*Passage provided*:
*****

However, it concluded that the largest category of spend was on maintaining the eligibility of existing social care services, with relatively little spent on mental health services.
The report authors said these findings questioned whether the Government’s Better Care Fund - the £3.8bn fund to integrate health and social care budgets - would succeed.
The MHP Health report, out today, found that ‘local authorities allocated £349m across the two years to maintaining eligibility criteria aimed at ensuring access to existing services’.
This constituted 23% of all funding transferred in 2012-13 and 24% in 2013-14 and compared with less than 4% allocated towards mental health services.
Richard Sloggett, associate director at MHP Health, said: ‘This research raises serious questions about whether the Better Care Fund will be used to deliver truly integrated local services or as a means to prop up existing social care services.’
‘If local health and care commissioners are to draw up informed plans about how the Better Care Fund will be used, there is a real need for greater evidence about the cost and impact of interventions that support integration.’
Richard Hawkes, chair of the Care and Support Alliance, warned that integration efforts risked being ‘undermined by chronic underfunding’.
He said: ‘Councils are already rationing care to older and disabled people who need help to get up, get dressed and get out of the house. While this remains the case, neither the Better Care Fund nor the Government’s wider care reforms, can possibly deliver on their promise.’

*****

*Information supplied*:
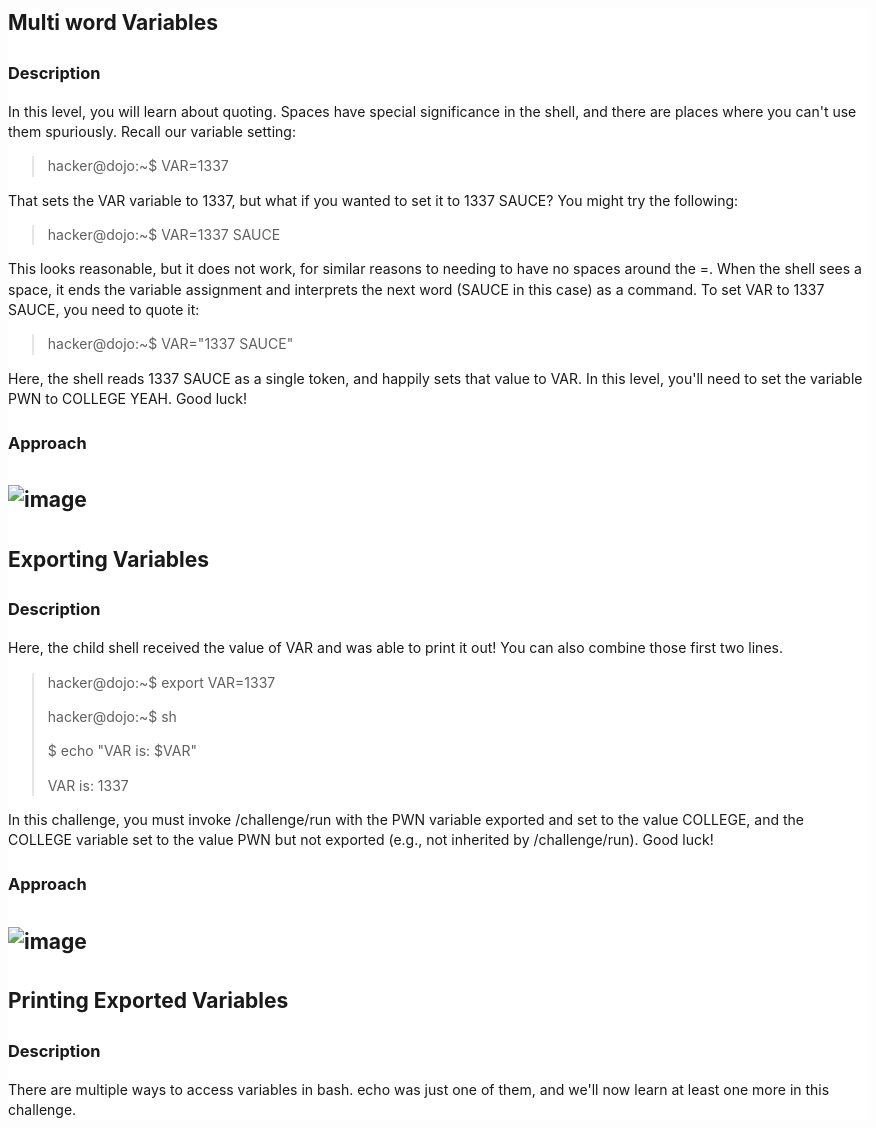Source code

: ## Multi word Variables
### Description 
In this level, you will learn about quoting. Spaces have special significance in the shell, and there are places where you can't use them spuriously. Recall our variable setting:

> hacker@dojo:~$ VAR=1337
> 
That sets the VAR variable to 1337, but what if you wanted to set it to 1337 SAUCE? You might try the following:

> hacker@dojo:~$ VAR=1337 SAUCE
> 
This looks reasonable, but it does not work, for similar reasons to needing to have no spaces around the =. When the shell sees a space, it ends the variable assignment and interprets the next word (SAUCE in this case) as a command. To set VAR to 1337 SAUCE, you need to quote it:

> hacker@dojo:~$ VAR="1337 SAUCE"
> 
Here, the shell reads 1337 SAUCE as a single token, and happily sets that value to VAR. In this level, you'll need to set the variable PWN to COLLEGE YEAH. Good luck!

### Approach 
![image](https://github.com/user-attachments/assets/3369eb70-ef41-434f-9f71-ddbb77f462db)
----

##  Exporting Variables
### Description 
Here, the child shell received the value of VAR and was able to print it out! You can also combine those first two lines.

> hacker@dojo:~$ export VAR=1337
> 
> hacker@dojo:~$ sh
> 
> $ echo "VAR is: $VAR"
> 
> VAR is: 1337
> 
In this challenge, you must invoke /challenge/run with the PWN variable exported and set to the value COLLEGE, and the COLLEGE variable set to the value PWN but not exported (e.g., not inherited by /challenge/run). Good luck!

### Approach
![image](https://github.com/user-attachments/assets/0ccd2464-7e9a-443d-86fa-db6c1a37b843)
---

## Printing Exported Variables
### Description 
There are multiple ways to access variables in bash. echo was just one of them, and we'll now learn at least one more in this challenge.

*****

*Your tasks*:
**A)** Based on the Better Care Fund passage, explain why the report authors questioned whether the fund would succeed.
**B)** List every activity that, according to the Better Care Fund passage, older and disabled people need help with.
**C)** Echo the Better Care Fund passage word for word, beginning at the words "However, it concluded" and stopping after the words "on mental health services.".

*Answers to this exercise*:
**A)** The report found that the largest category of spending went to maintaining the eligibility of existing social care services, with relatively little spent on mental health services. This allocation, £349m across the two years and 23% and 24% of transferred funding against less than 4% for mental health, led the authors to doubt the fund would succeed in integrating health and social care.

**B)**
- Getting up
- Getting dressed
- Getting out of the house

**C)**
However, it concluded that the largest category of spend was on maintaining the eligibility of existing social care services, with relatively little spent on mental health services.